E. Free or Reduced School Meal Programs
Foster Care Payments: are not included as income if the foster parent is applying as a household for other children not in care. Children in foster care are considered a household of one and must have a separate application submitted and signed by a member of the child’s household, a court official or other agency with responsibility for the child. Source:USDA Eligibility Manual for School Meals Part 4, B, page 32.
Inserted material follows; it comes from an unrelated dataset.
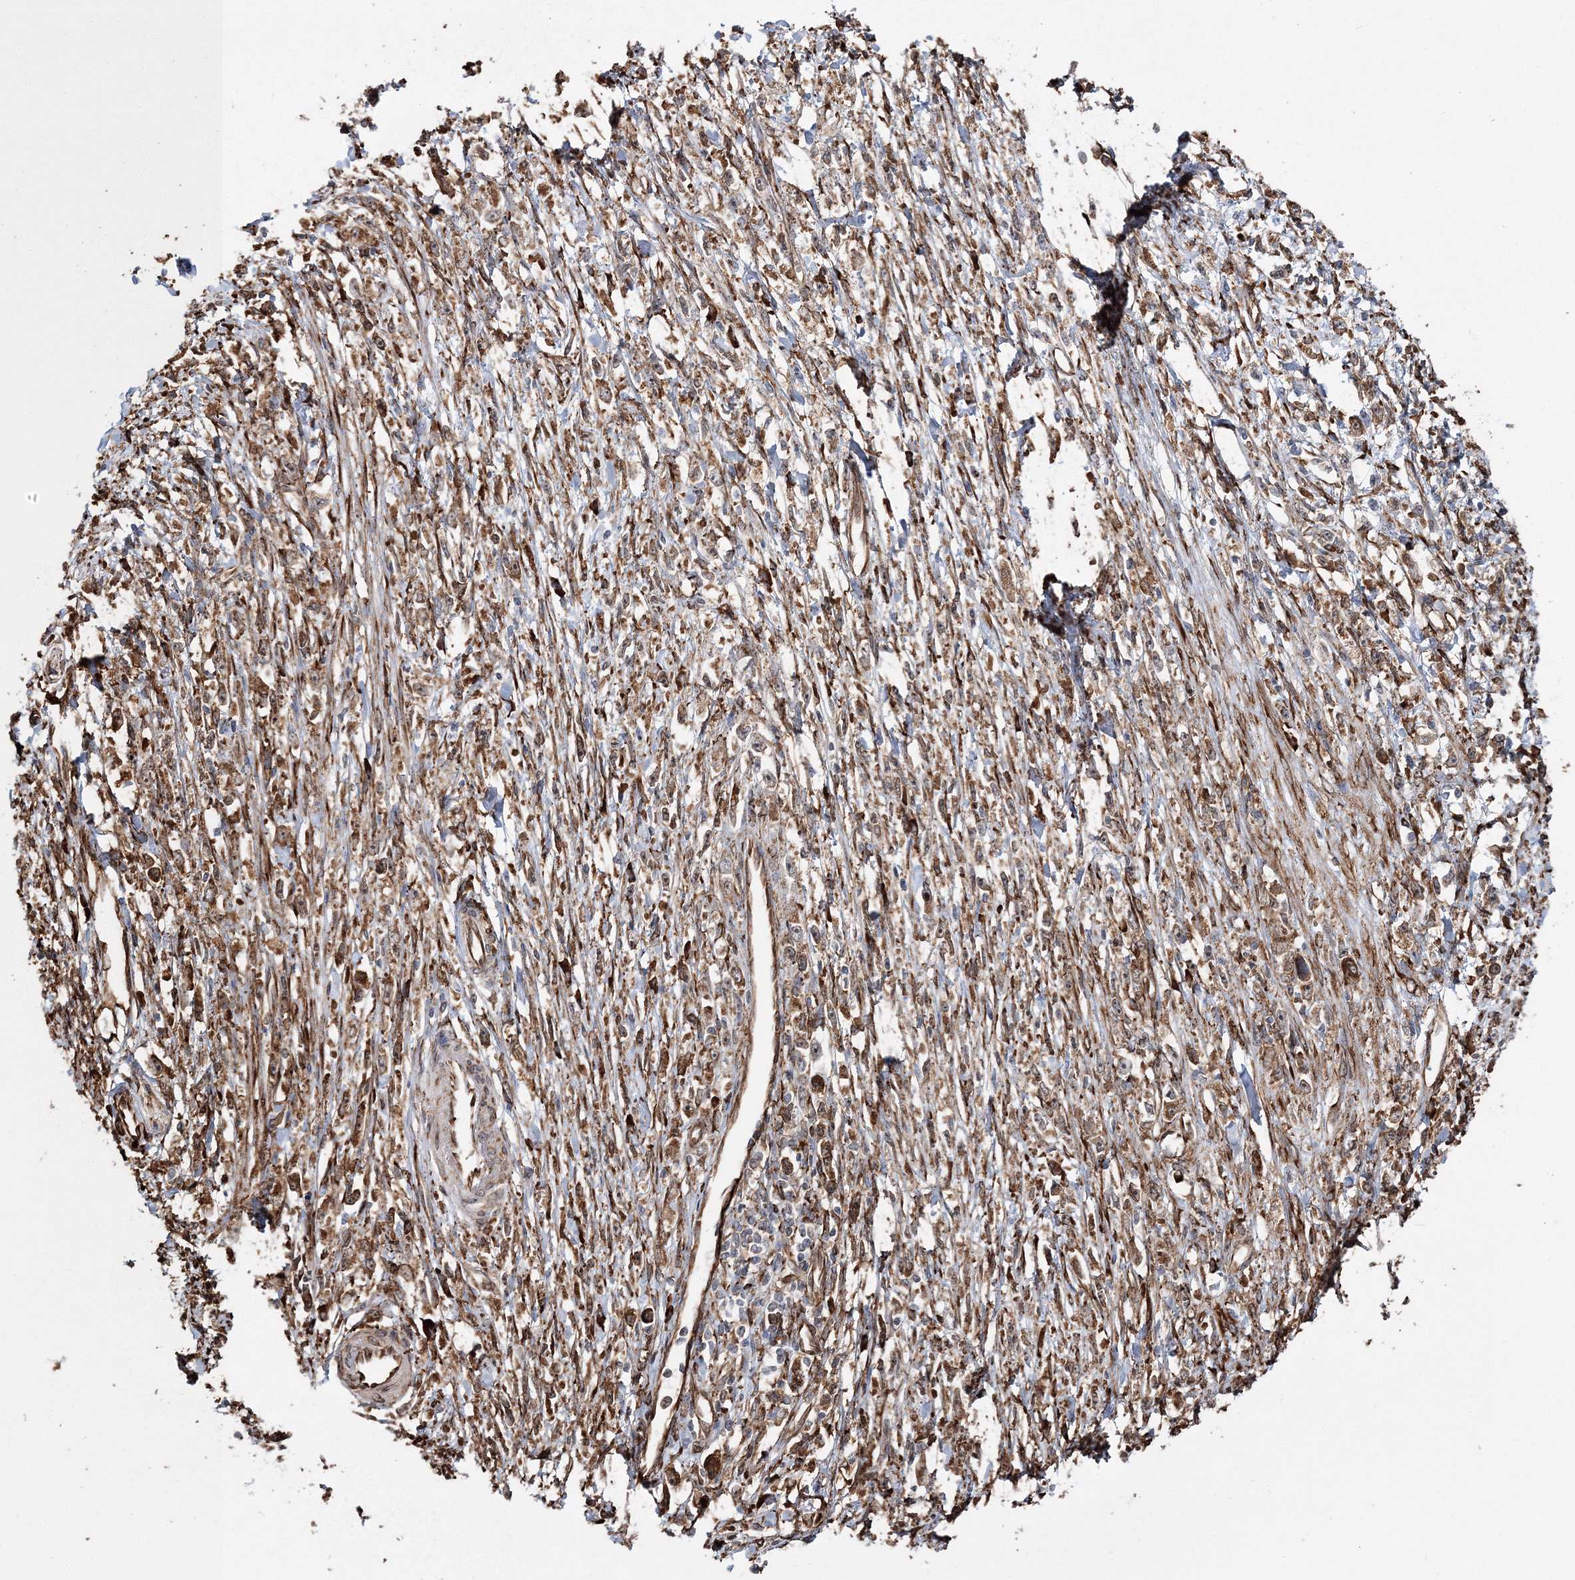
{"staining": {"intensity": "moderate", "quantity": ">75%", "location": "cytoplasmic/membranous"}, "tissue": "stomach cancer", "cell_type": "Tumor cells", "image_type": "cancer", "snomed": [{"axis": "morphology", "description": "Adenocarcinoma, NOS"}, {"axis": "topography", "description": "Stomach"}], "caption": "Adenocarcinoma (stomach) stained for a protein (brown) reveals moderate cytoplasmic/membranous positive staining in about >75% of tumor cells.", "gene": "SCRN3", "patient": {"sex": "female", "age": 59}}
Adoption Subsidy Payments are included in the adoptive family's income when applying as a household. Source: USDA Eligibility Manual for School Meals, Part 4, B, page 31.
F. Child Care Subsidies
Foster Care and Adoption Subsidy Payments are not included in the foster or adoptive family’s income. Source: NYS 07-OCFS-LCM-5.
Foster Care Payments are not included in family income when determining eligibility for low income families. Source: NYS DOH Medicaid Reference Guide, Section 2- Income, pages 150-152
Adoption Subsidy Payments: As adoption subsidy payments are not considered taxable income for IRS purposes they are not included in the family income when determining medicaid eligibility based on a family's modified adjusted gross income (MAGI). Source: NYS DOH TRANSMITTAL: 13 OHIP/ADM-03
H. Family and Child Health Plus Programs
Foster Care Payments: As both of these programs use the same budgeting methodology as Medicaid, foster care payments are not included in family income. Source: 01 OMM/ADM-6 and Office of Medicaid Management GIS 00 MA/007
Adoption Subsidy Income: Same as Medicaid, foster care payments are not included in family income. Source: 01 OMM/ADM-6 and Office of Medicaid Management GIS 00 MA/007
I. Non-parent Caregiver Financial Assistance (TA) Cases
Overview: Grandparents, other relatives, and non-relatives who are caring for children for whom they are not legally responsible are eligible to apply for Temporary Assistance (TA) for children in their care. Non-parent Caregivers the NYS OTDA recommended term to be used when referring to cases where there is a non-legally responsible caregiver caring for a children for whom they are applying for, or receiving TA; and includes both relative and non-relative caregivers. View a great resource about non parent caregiver grants from NYS Kinship Navigator
The child’s eligibility for TA is based solely on the child(ren)’s income and resources. Federal reporting requirements mandate that relative non-parent caregivers provide their income and resources as a condition of eligibility for the child(ren), however, they are not required to verify their income and resources. If the non-parent caregiver is in receipt of SSI and is receiving the live alone rate, the child(ren) moving in with them would move them to the living with others rate, which is generally lower. Source: NYS OTDA 05-INF-24, Non-parent Caregiver Cases and Temporary Assistance (TA)
J. Chapter 7 Bankruptcy Applications
The Bankruptcy Abuse Prevention and Consumer Protection Act of 2005 requires the application of a "means test" to determine whether individual consumer debtors qualify for relief under chapter 7. If such a debtor's income is in excess of certain thresholds, the debtor may not be eligible for chapter 7 relief. As the means test excludes benefits received under the Social Security Act , the NACAC Adoption Subsidy Resource Center has determined that 100% of Title IV-E adoption subsidy payments should not be included as other income; even though some of the Title IV-E subsidy is paid by state and/or county, since the benefit is under Social Security Act. This is still an interpretation and we will update information if more becomes available.